The Fortune

I have wanted one most of my life. I have enjoyed BMW’s, Corvettes, Hummers, Classic Trucks and cars, power boats, you name it. But for some dumb reason I have always wanted a Delorean and a Porsche 928. I knew it was something I likely couldn’t do unless the right car for the right deal came by…….I seem to be blessed and curse with this ability.

I searched high and low for a Delorean that I could get into….not physically; although most who have head the pleasure of meeting me in person knows that like my corvettes this is a car I’ll “put on” and not get in. I found one less than 5 miles from me that had been sitting for 12-13 years. The owner and I struck up a relationship, and I kept it on the “down low” keeping other like minded buyers away from it. After months of talking and even negotiations, I thought I would go ahead and buy it.

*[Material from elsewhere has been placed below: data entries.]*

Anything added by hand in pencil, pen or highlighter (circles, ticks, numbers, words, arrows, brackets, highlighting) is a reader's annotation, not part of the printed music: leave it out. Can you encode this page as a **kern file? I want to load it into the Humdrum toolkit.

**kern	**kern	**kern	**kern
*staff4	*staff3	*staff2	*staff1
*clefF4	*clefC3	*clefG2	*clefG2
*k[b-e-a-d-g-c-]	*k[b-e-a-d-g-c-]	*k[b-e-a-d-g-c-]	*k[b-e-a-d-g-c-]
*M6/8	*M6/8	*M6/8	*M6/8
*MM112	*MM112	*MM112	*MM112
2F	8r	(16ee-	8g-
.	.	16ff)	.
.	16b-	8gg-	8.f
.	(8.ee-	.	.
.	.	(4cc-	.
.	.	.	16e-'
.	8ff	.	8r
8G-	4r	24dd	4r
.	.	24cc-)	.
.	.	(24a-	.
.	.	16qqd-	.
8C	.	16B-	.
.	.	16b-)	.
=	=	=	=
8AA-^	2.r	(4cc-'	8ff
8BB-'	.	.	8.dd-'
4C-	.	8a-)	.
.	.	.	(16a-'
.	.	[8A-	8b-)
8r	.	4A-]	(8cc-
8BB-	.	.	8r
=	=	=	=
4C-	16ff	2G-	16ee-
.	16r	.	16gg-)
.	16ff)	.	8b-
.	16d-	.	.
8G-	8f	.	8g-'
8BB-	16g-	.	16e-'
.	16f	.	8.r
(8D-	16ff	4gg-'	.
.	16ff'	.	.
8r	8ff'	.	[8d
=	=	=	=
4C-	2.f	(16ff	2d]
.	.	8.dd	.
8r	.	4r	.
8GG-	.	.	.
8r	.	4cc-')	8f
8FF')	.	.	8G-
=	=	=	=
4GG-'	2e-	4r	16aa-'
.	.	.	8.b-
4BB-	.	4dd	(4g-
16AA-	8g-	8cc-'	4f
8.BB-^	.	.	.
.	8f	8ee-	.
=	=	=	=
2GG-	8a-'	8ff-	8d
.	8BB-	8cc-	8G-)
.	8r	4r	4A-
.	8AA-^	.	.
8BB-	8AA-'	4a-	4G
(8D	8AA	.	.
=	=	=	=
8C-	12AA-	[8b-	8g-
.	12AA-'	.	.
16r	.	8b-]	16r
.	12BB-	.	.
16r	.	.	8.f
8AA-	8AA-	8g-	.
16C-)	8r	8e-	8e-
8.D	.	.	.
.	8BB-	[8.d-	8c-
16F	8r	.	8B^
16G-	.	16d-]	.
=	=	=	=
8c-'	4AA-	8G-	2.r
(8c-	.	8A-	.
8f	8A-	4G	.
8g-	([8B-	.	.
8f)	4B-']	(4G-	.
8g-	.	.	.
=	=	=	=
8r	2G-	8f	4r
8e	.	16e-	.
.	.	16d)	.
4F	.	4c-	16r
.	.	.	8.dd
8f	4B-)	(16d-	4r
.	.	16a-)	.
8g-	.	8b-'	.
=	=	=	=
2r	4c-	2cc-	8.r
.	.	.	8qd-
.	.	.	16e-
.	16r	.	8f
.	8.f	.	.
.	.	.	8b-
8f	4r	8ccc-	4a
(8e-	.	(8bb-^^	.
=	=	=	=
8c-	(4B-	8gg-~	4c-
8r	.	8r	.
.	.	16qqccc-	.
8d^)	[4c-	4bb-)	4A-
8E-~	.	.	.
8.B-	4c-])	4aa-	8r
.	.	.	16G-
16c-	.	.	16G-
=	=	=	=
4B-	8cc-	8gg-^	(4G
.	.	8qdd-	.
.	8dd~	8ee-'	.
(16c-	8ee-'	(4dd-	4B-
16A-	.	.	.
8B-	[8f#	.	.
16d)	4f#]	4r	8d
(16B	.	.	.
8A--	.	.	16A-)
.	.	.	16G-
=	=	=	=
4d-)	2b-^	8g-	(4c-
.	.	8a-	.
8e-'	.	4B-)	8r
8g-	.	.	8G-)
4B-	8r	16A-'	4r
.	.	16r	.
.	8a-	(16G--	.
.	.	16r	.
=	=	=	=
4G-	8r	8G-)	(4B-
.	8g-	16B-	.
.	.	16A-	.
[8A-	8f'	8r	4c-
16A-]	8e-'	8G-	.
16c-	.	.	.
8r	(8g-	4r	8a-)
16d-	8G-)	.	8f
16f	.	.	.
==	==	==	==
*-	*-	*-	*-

I agonized for weeks on whether to drop the coin on this car. Could I afford the repairs and restoration? How bad would it be? I am not a mechanic, nor am I ignorant however I was indecisive. Then one night at dinner at a horrible shitty chinese buffet, I told my wife, with sadness in my heart and eyes, that I was going to pass on the Delorean. Wait till I had more money and could get a better car. Then I opened a fortune cookie and this fell out:

The Fortune

After opening and reading the Jesus like message, I nearly shit myself!  I changed my mind, and went to the owner’s office the next day and we hammered out a deal to bring it home. What’s the luck? I have always been rather fortunate in life, and have had some challenges here and there and most were because I didn’t act fast enough on something or too soon. There was no doubt this time……it was coming home. For now.

His big concern was getting it off his driveway. He was the original owner but hadn’t touched it in 12 years, and his wife had had enough of it. So with four dryrotted tires, and 1/2 tank of once gasoline now varnish, a sun burnt and ruined interior. We flat bedded it to my garage so it could sit there just a little longer. But not for too long.

Coming Home

Here she is “moving” for the first time in 12 years.